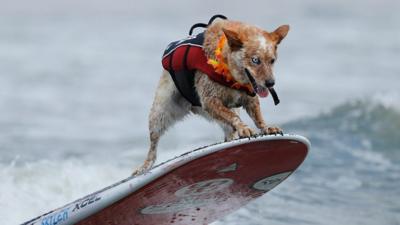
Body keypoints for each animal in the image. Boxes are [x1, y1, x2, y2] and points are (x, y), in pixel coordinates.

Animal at [133, 15, 290, 175]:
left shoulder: (250, 98)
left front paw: (266, 128)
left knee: (228, 130)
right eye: (255, 60)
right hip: (161, 112)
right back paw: (144, 166)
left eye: (272, 60)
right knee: (153, 145)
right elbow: (233, 117)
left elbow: (257, 117)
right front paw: (243, 128)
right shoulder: (210, 101)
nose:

> [Work request] Everything from the line containing "right knee: (153, 145)" down to the last line of the entries is to be returned exactly, both ends included, and nothing beyond it.

> [Exercise result]
right knee: (153, 145)
right elbow: (233, 117)
left elbow: (257, 117)
right front paw: (243, 128)
right shoulder: (210, 101)
nose:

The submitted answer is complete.